As we’re nearing nearly nine months of a global pandemic, we're feeling the real impacts that COVID-19 and all the lifestyle changes that come with it—from quarantining to working on the frontlines to remote schooling—have had on our collective mental health.
With one in five U.S. adults experiencing mental illness every year, and the number of those impacted by the mental health crisis only increasing, it's important to remember: You’re not alone if you’ve been struggling with various forms of grief, anxiety, stress, and loss of motivation.
World Mental Health Day was first started in 1992 as a way to promote mental health advocacy—and it brings one key element to discussions of mental health that are important all-year long: Community.
When you're open with others about your self-care journey and your mental health, you're building a more compassionate and empathetic world. In fact, 52% of Shine members say this year has caused them to talk about their mental health more than in previous years. That conversation can lead to so much personal growth—and can lead to the de-stigmatization of mental illness. Plus, it can help people seek the help they need to navigate through life’s ups and downs.
For World Mental Health Day—or any day you need a dose of community care in your life—reflect on how you can care for your mental health with your community. Here are some tips.
1. Start A Conversation
We get it—talking about your mental health can be hard. But opening up to someone else can help you feel seen and supported and create a safe space for them to do the same.

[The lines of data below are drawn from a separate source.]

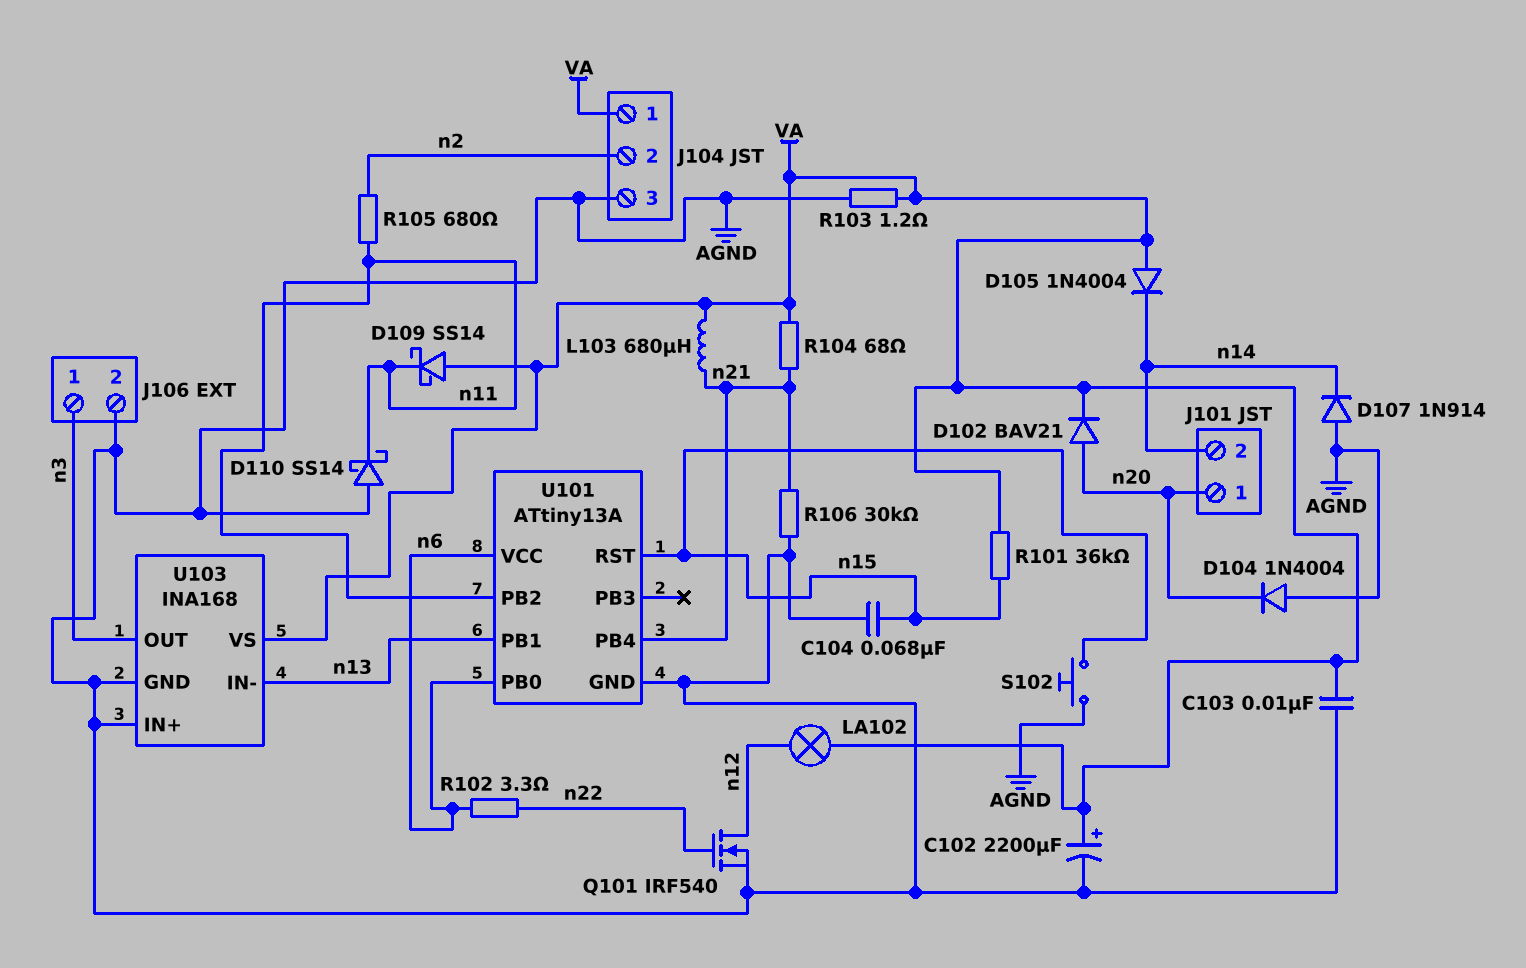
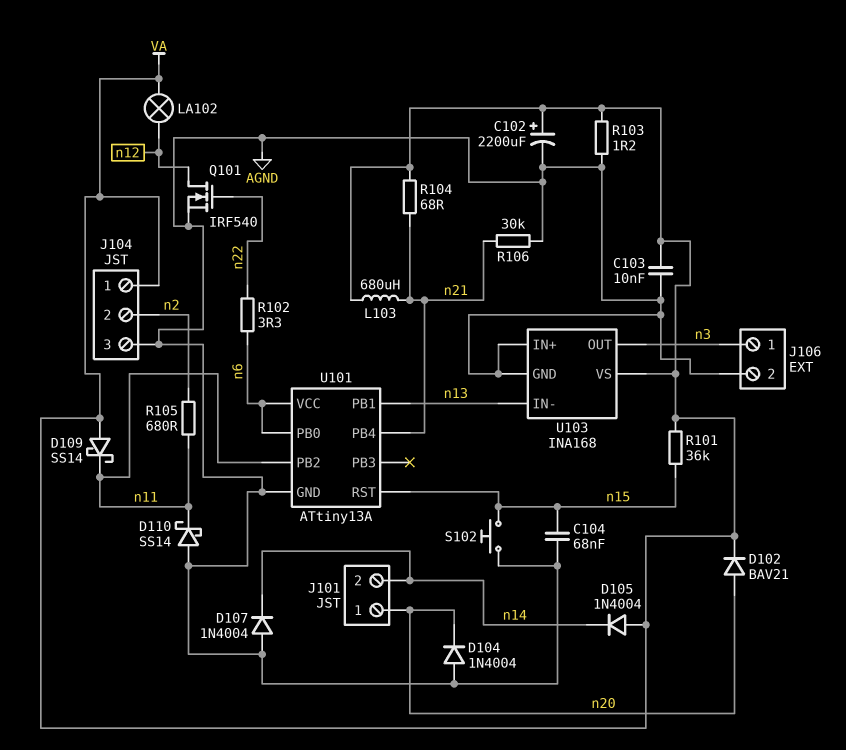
D107: diode 1N914 (A AGND, K n14) -> diode 1N4004 (A AGND, K n14)

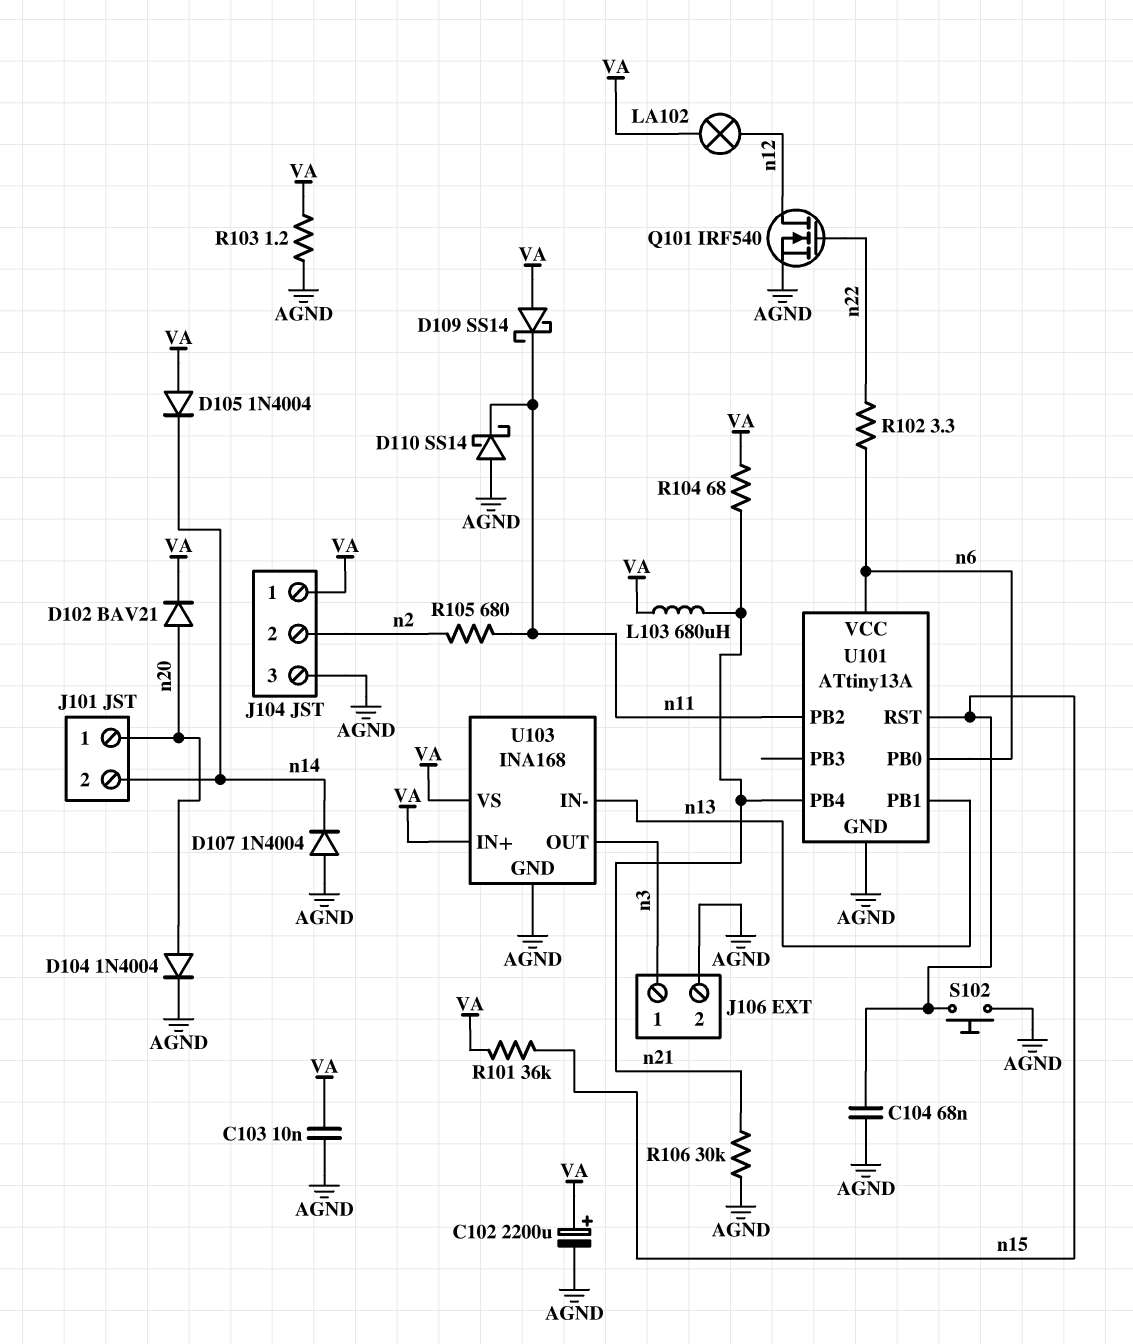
D104: diode 1N4004 (A AGND, K n20) -> diode 1N4004 (A n20, K AGND)
U103 pin IN+: AGND -> VA

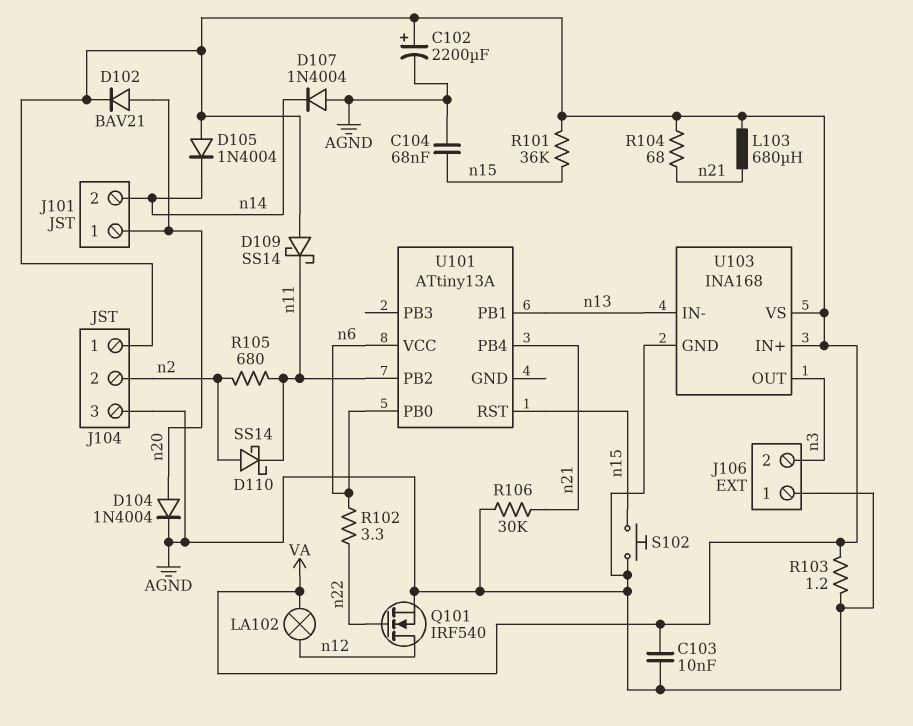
D110: schottky SS14 (A AGND, K n11) -> schottky SS14 (A n2, K n11)
J106 pin 1: n3 -> AGND
J106 pin 2: AGND -> n3
U101 pin GND: AGND -> none

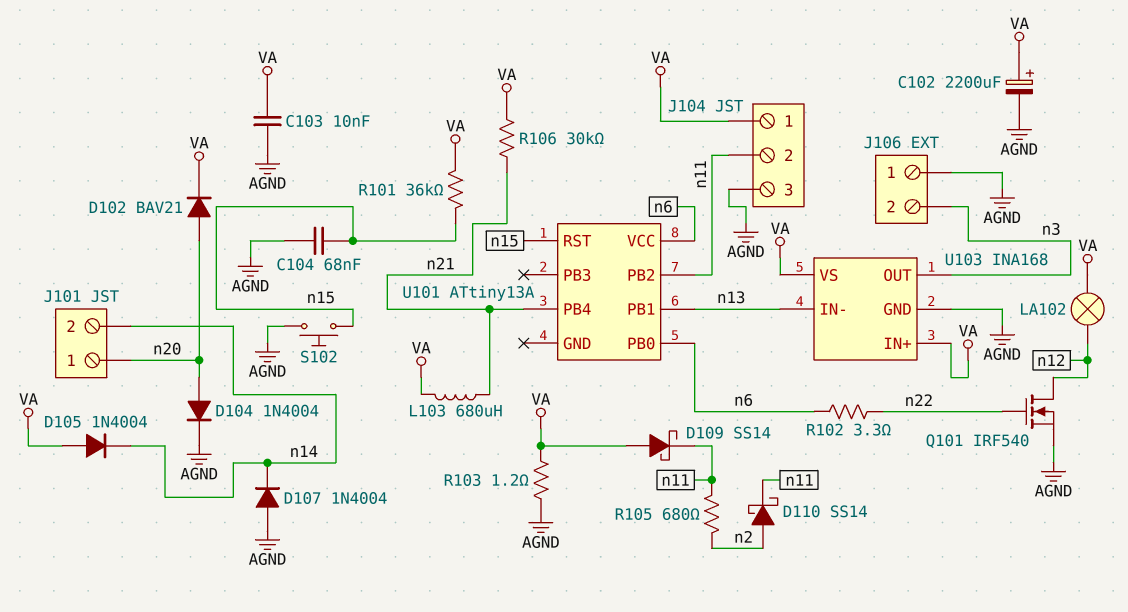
J104 pin 2: n2 -> n11
R104: 68 (VA, n21) -> none
R106: 30k (AGND, n21) -> 30k (VA, n21)

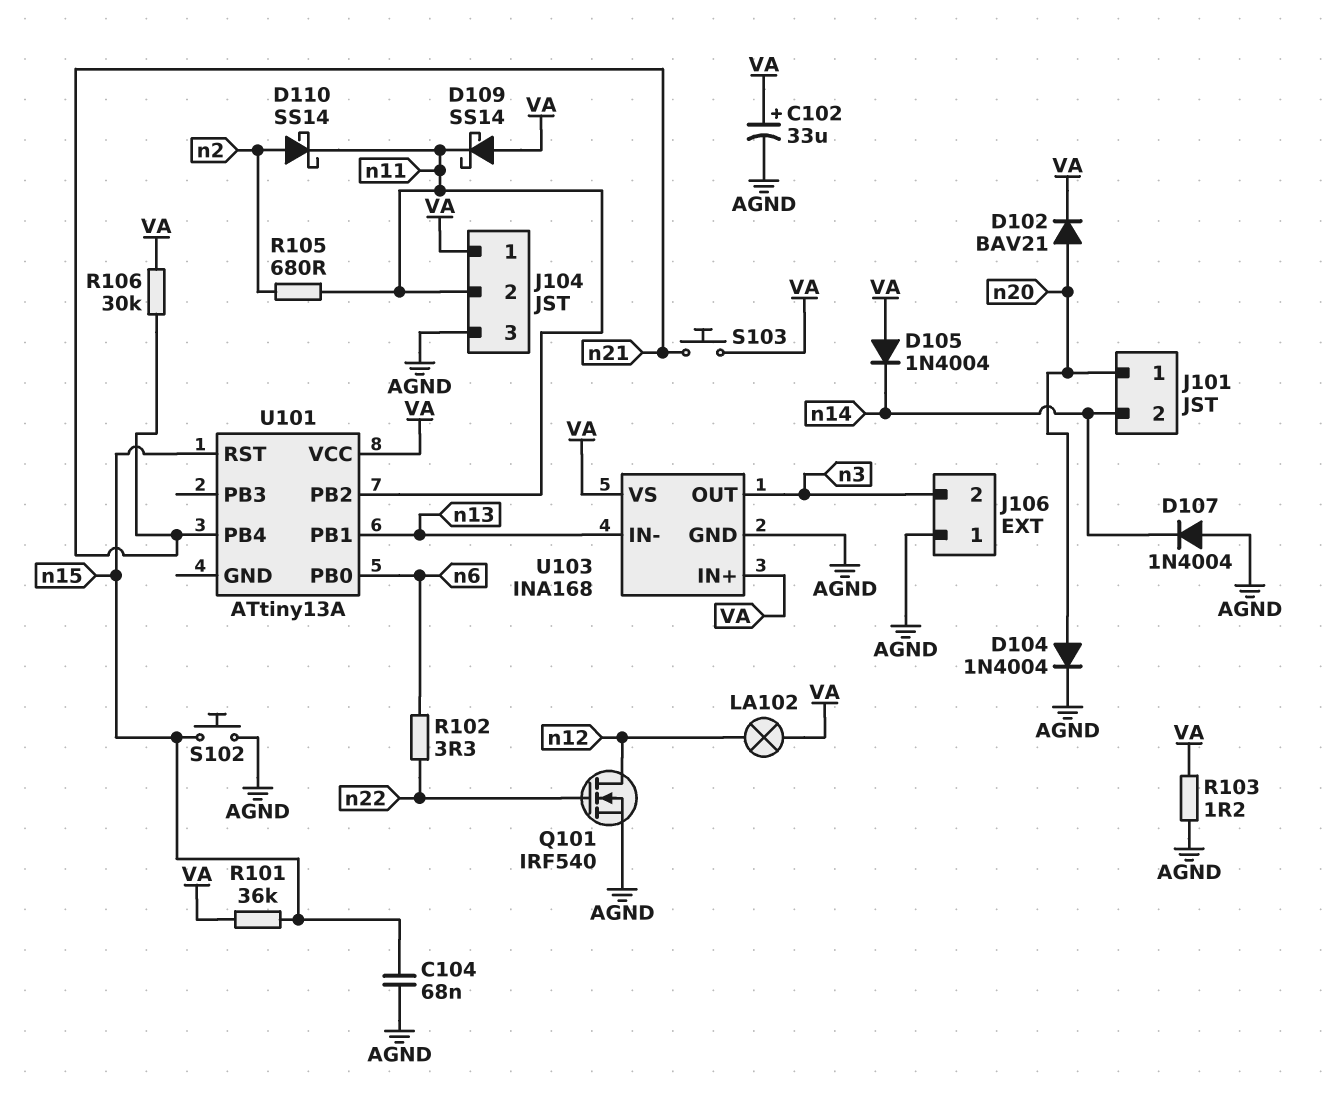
C102: 2200uF (plus VA, minus AGND) -> 33uF (plus VA, minus AGND)
C103: 10nF (AGND, VA) -> none
L103: 680uH (VA, n21) -> none
S103: none -> button (VA, n21)
U101 pin VCC: n6 -> VA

Here are some questions to help you reflect on your mental health journey before your conversation—or use them as prompts to start a conversation with someone you love:
●︎ When did you start prioritizing your mental health, and why? ●︎ What have you learned about yourself since starting your self-care journey? ●︎ How have you challenged yourself to grow since prioritizing your mental health? ●︎ What are your current needs when it comes to caring for yourself? ●︎ What habits or routines can you let go of? ●︎ Who inspires your self-care journey—and why?
2. Meditate Together
It might seem counterintuitive to invite someone else into your meditation practice, but studies show that meditating together—otherwise known as “dyadic meditation”—can help bring you closer to others.
If you’re not sure where to start, invite someone to hit play at the same time as you on a meditation in the Shine app. Afterward: Talk about what feelings and sensations came up during the practice.
Meditating with someone can help you feel closer and create a space where you can then be vulnerable. It’s a great way to kick off conversations and connect on a deeper level.
3. Find An Accountability Buddy
Doing something alone can be rewarding, but there’s a strength that comes with asking for help. If you’re seeking community and companionship in your self-care journey as you prioritize your mental health, finding an accountability buddy can be a way to get that support.
There’s no one-size-fits-all mold for what an accountability partner looks like, so make sure you have time to reflect on your needs and can also match up the needs of someone else.
If it works out, you can try incorporating things like regular check-ins, shared journal prompts, and reflecting with insightful questions together.
They can hold you accountable if you’re trying to take on new habits or can help point out any routines that might not be serving you any longer—and you can do the same.
Overall, use this World Mental Health Day to spark conversations with yourself and others and explore what mental health care can look like together.
Remember: You don't have to go through it alone.